** Records for the task follows **
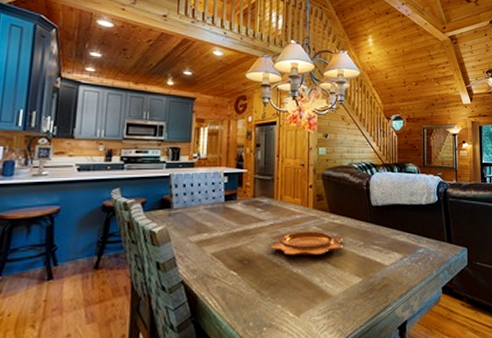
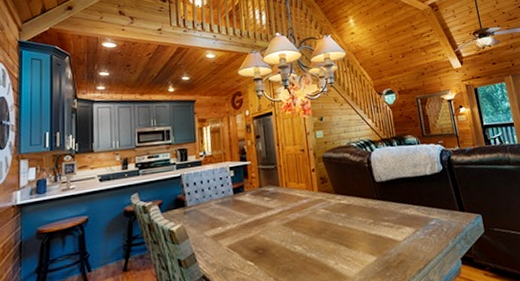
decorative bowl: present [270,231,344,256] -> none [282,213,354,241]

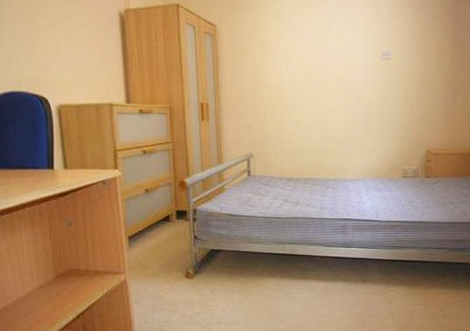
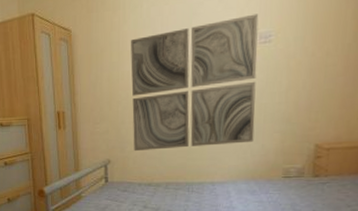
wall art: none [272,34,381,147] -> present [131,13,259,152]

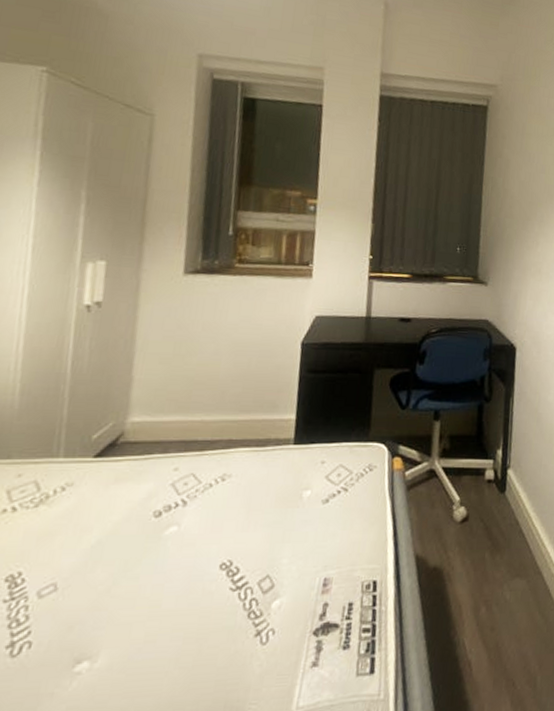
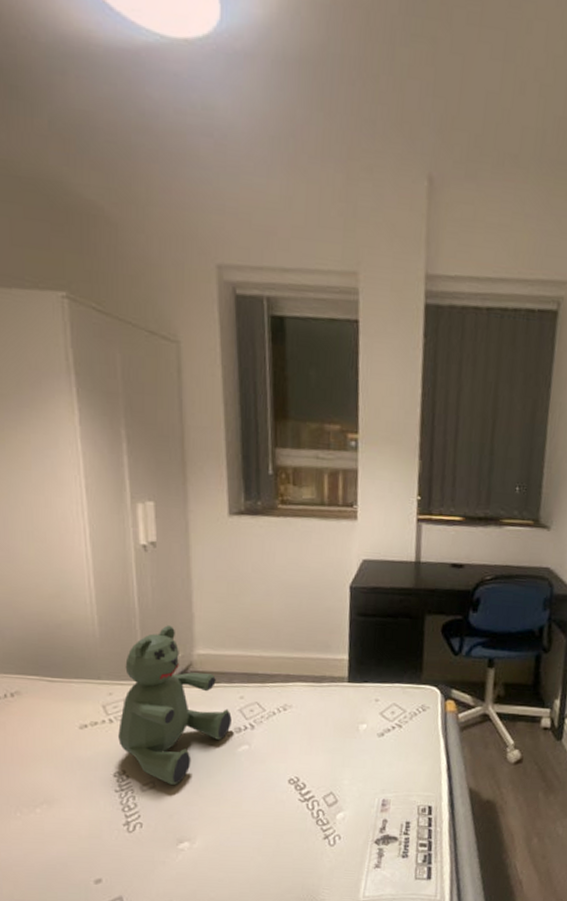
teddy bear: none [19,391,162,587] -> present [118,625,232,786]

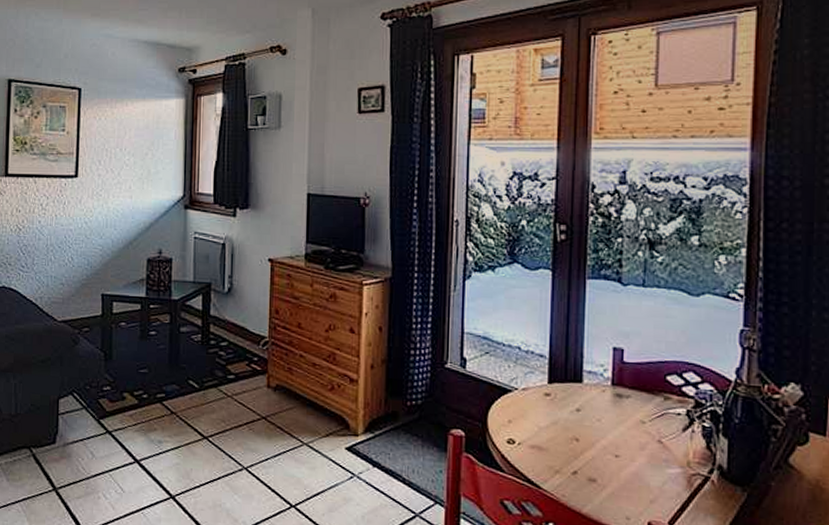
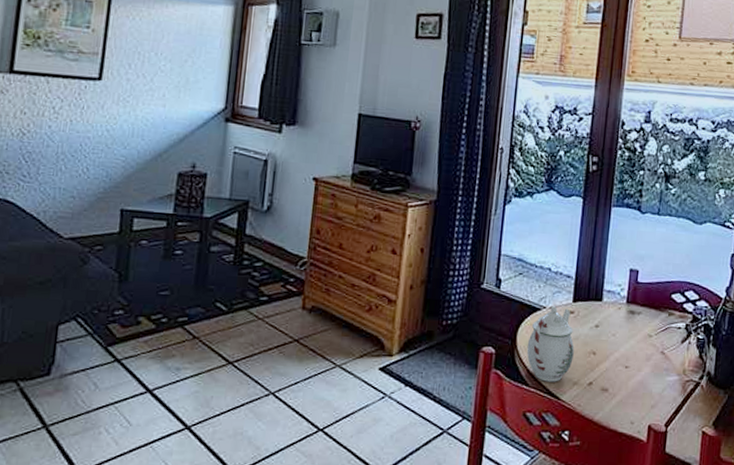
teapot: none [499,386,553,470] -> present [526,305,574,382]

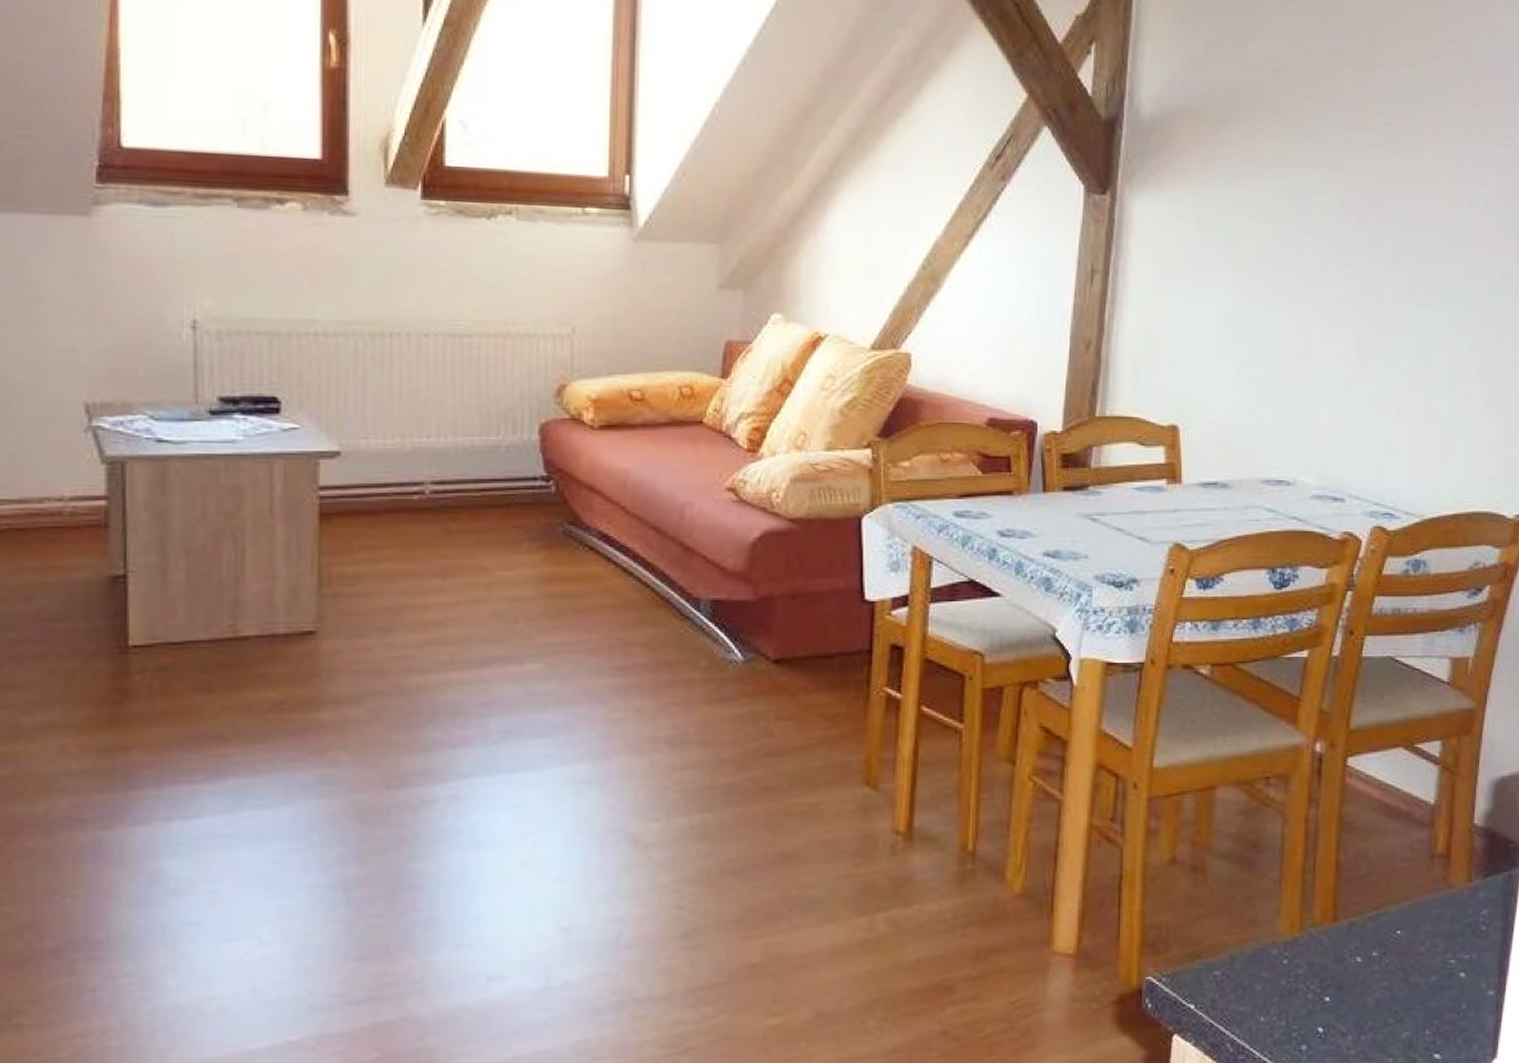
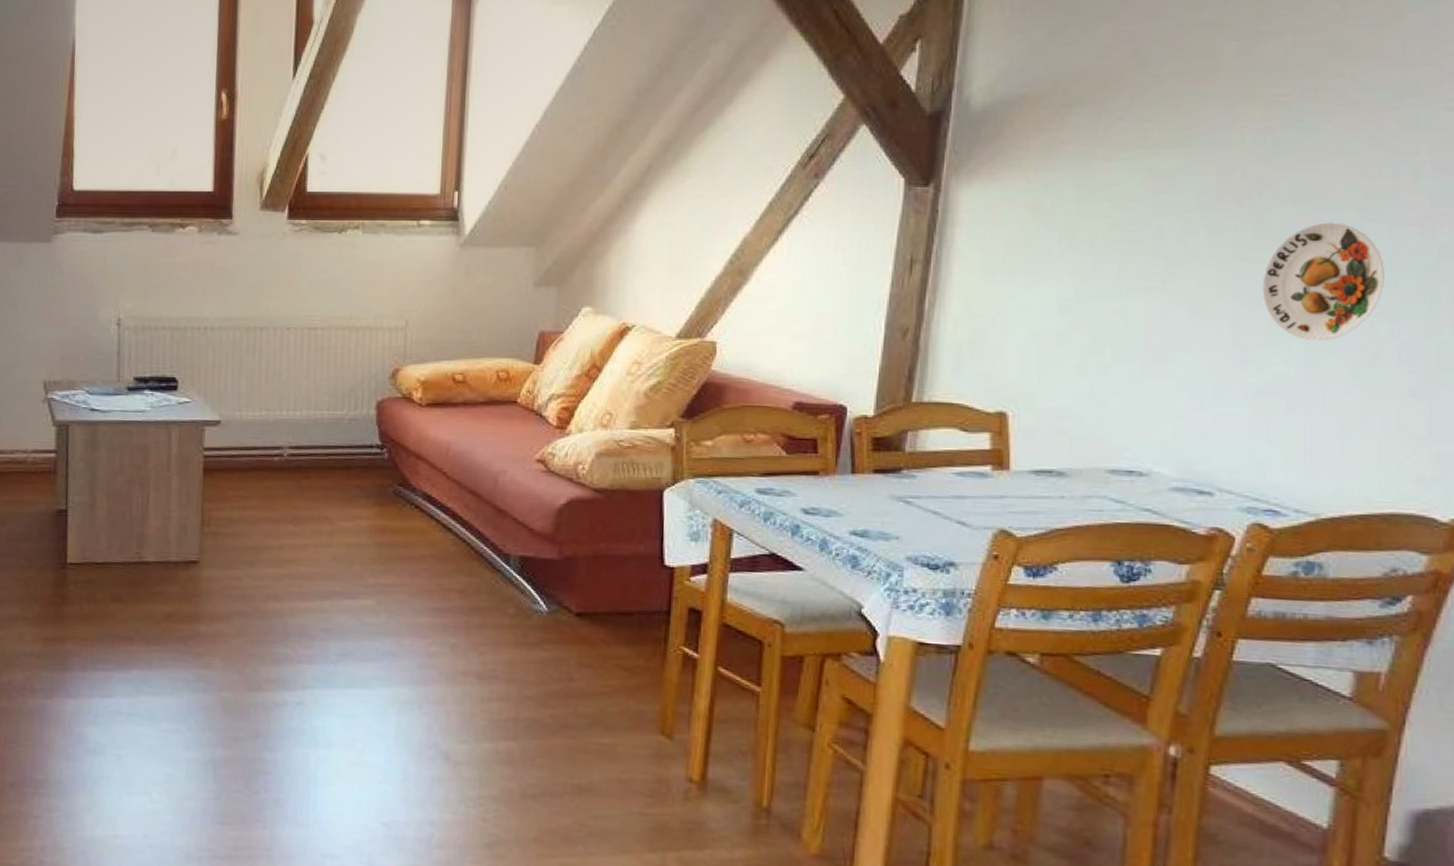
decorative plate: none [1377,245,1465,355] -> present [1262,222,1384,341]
** End of Records for the task **
**Job**
Output each record verbatim, but skip anything that is a picture.

**Finished task**
decorative bowl: present [270,231,344,256] -> none [282,213,354,241]

wall art: none [272,34,381,147] -> present [131,13,259,152]

teddy bear: none [19,391,162,587] -> present [118,625,232,786]

teapot: none [499,386,553,470] -> present [526,305,574,382]

decorative plate: none [1377,245,1465,355] -> present [1262,222,1384,341]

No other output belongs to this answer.